- Opening Delimiter -
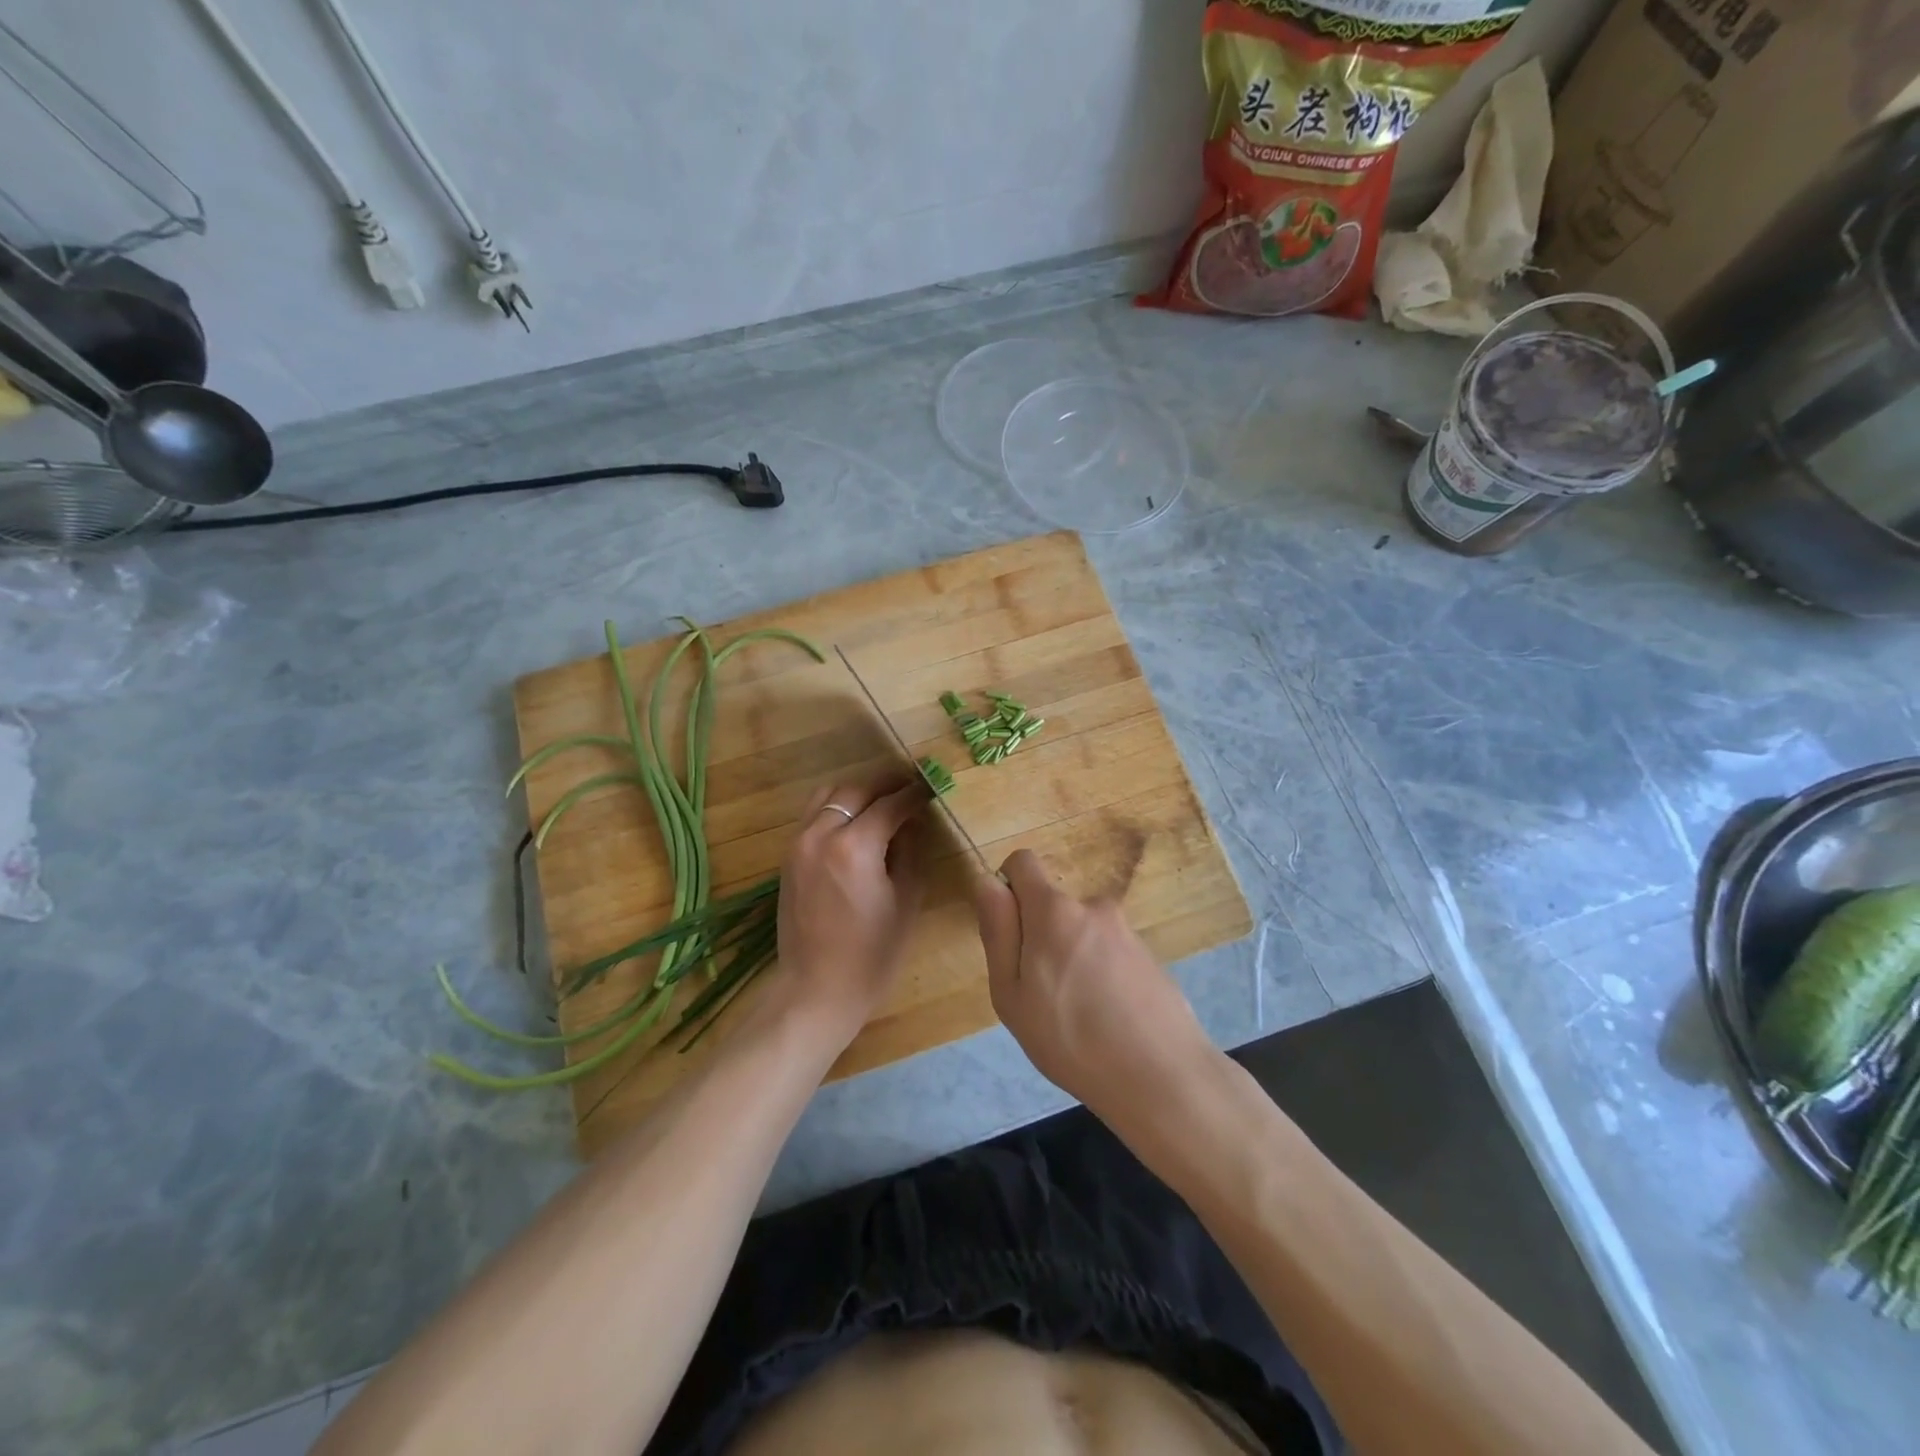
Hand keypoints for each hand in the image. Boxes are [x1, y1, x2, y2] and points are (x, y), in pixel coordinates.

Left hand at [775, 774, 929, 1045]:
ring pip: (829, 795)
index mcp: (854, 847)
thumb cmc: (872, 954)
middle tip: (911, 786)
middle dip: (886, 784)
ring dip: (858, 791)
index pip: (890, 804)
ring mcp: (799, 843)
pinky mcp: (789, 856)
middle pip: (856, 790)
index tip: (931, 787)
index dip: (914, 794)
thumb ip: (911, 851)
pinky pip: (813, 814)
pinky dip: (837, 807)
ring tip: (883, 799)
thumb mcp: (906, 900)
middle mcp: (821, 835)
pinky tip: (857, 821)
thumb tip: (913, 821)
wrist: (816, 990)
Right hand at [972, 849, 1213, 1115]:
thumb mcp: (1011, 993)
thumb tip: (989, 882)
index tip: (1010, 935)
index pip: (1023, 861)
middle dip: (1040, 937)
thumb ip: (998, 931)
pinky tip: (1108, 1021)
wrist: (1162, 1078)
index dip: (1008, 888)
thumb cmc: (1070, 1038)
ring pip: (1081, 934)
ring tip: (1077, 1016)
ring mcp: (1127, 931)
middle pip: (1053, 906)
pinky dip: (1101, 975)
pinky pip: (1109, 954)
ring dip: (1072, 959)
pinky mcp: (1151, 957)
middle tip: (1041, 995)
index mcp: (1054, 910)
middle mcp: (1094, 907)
- Closing Delimiter -
- Opening Delimiter -
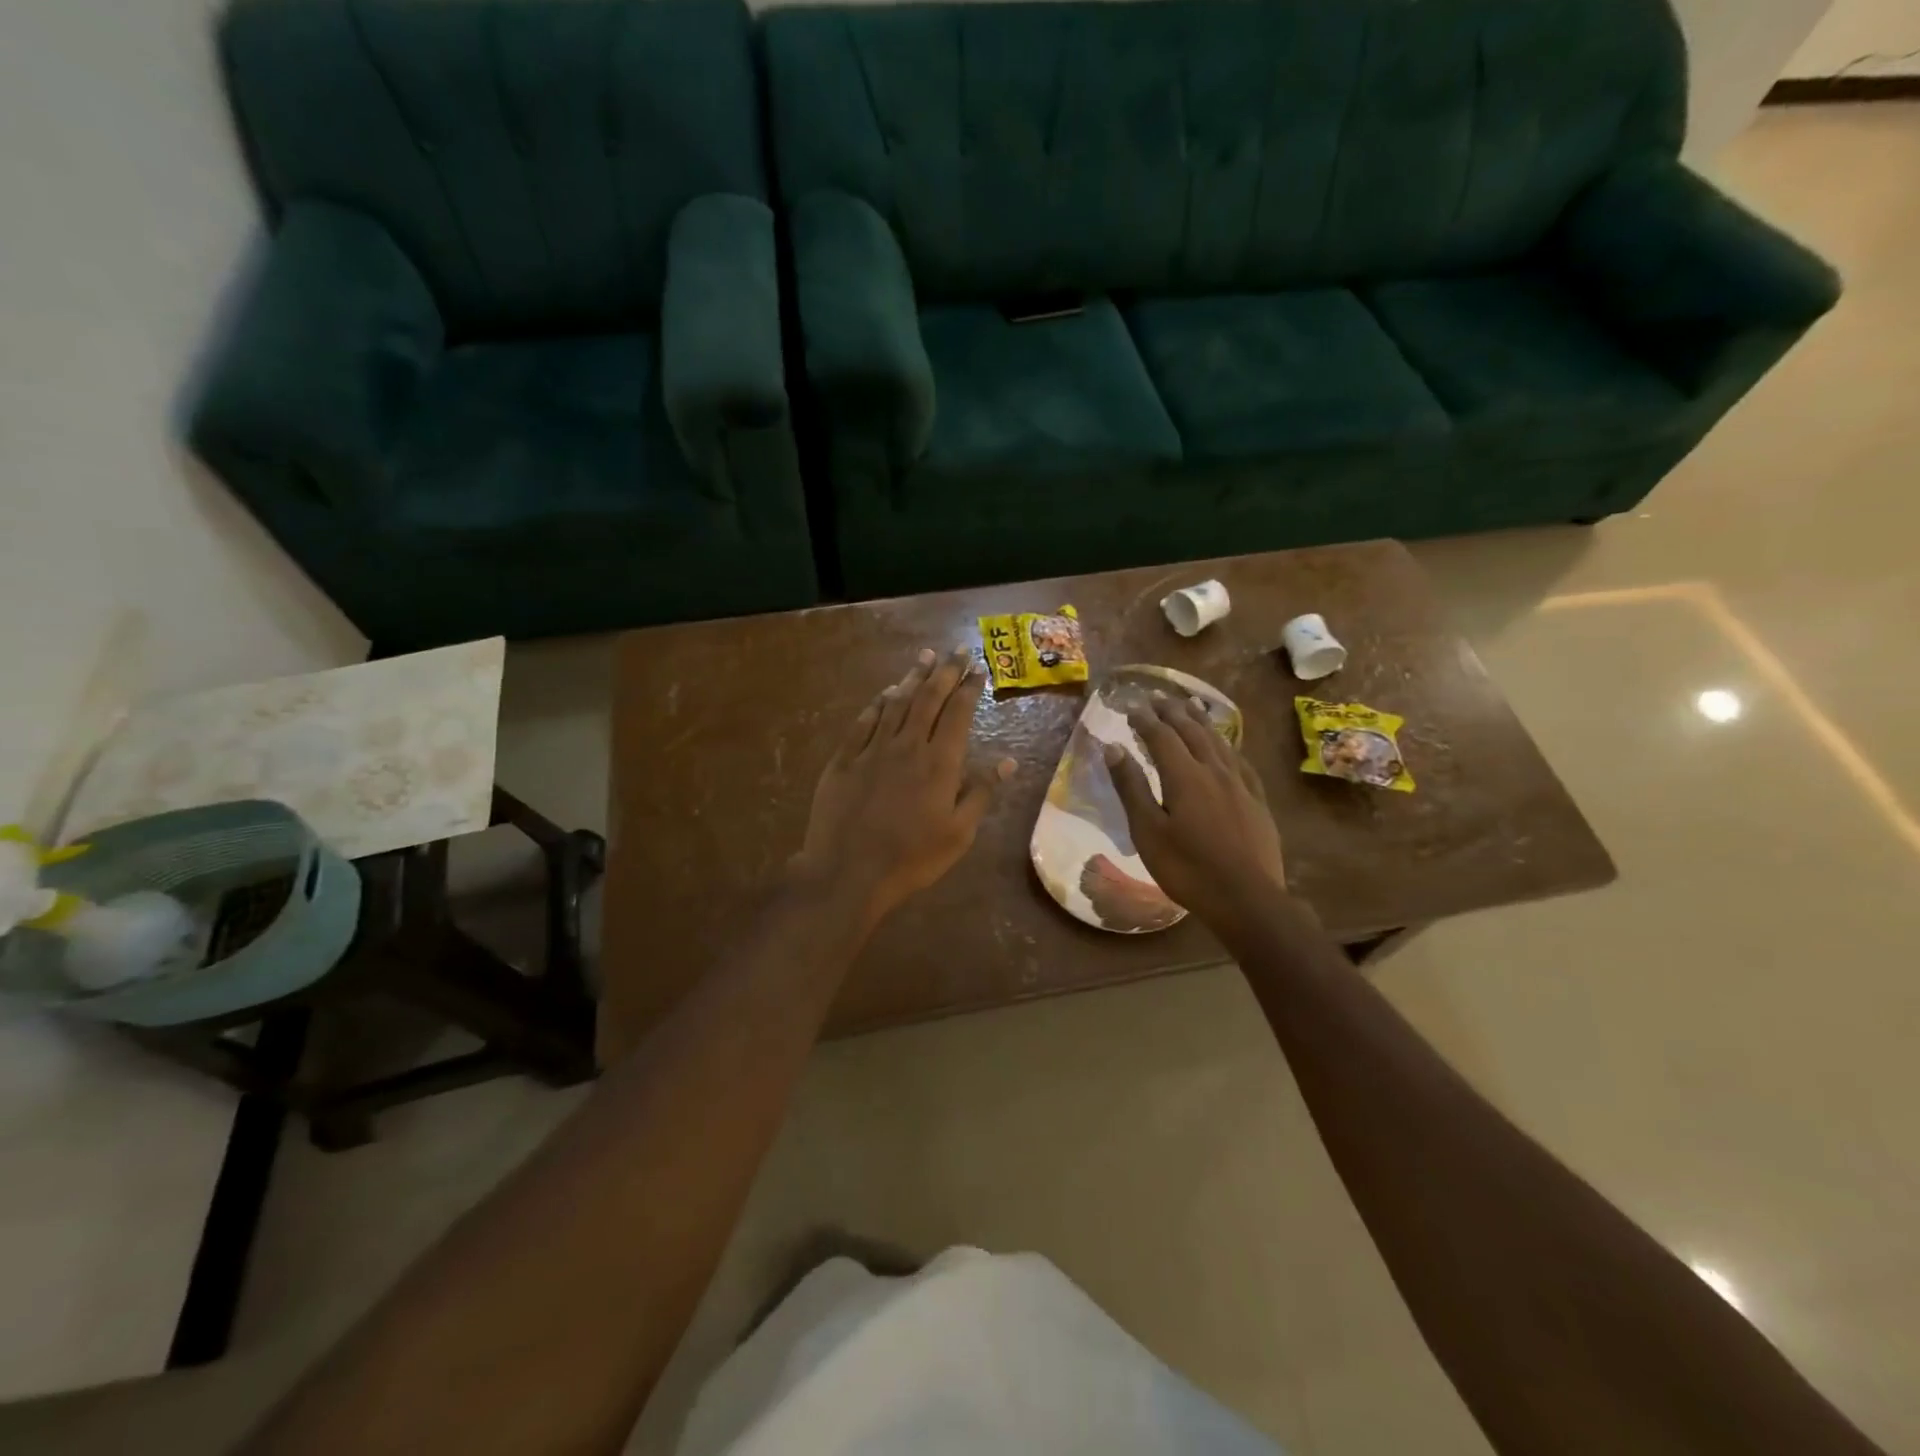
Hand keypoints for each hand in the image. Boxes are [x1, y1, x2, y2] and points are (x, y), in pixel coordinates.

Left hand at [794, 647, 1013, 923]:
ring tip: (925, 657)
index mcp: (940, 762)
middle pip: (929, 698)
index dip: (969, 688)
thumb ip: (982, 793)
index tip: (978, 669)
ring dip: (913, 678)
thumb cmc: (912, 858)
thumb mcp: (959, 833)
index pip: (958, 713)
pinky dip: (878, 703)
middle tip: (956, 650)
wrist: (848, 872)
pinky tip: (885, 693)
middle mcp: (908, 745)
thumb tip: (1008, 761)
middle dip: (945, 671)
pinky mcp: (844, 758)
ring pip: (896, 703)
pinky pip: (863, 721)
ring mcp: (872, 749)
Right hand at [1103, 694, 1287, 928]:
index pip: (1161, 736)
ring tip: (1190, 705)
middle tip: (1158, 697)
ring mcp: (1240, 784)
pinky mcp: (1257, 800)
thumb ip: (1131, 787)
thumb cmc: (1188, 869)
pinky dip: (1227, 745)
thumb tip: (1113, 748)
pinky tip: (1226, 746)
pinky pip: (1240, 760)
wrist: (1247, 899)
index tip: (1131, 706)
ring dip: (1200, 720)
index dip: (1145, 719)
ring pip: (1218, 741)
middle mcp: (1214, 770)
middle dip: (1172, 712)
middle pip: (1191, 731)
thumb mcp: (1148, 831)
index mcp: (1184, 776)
- Closing Delimiter -
» **Exercise requirements**
Only the lines above starting at the one containing "index dip: (1008, 888)" and ending at the one containing "middle mcp: (1094, 907)", both included, are to be returned, exactly as they read.

» **Result for this task**
index dip: (1008, 888)
thumb cmc: (1070, 1038)
ring pip: (1081, 934)
ring tip: (1077, 1016)
ring mcp: (1127, 931)
middle pip: (1053, 906)
pinky dip: (1101, 975)
pinky pip: (1109, 954)
ring dip: (1072, 959)
pinky mcp: (1151, 957)
middle tip: (1041, 995)
index mcp: (1054, 910)
middle mcp: (1094, 907)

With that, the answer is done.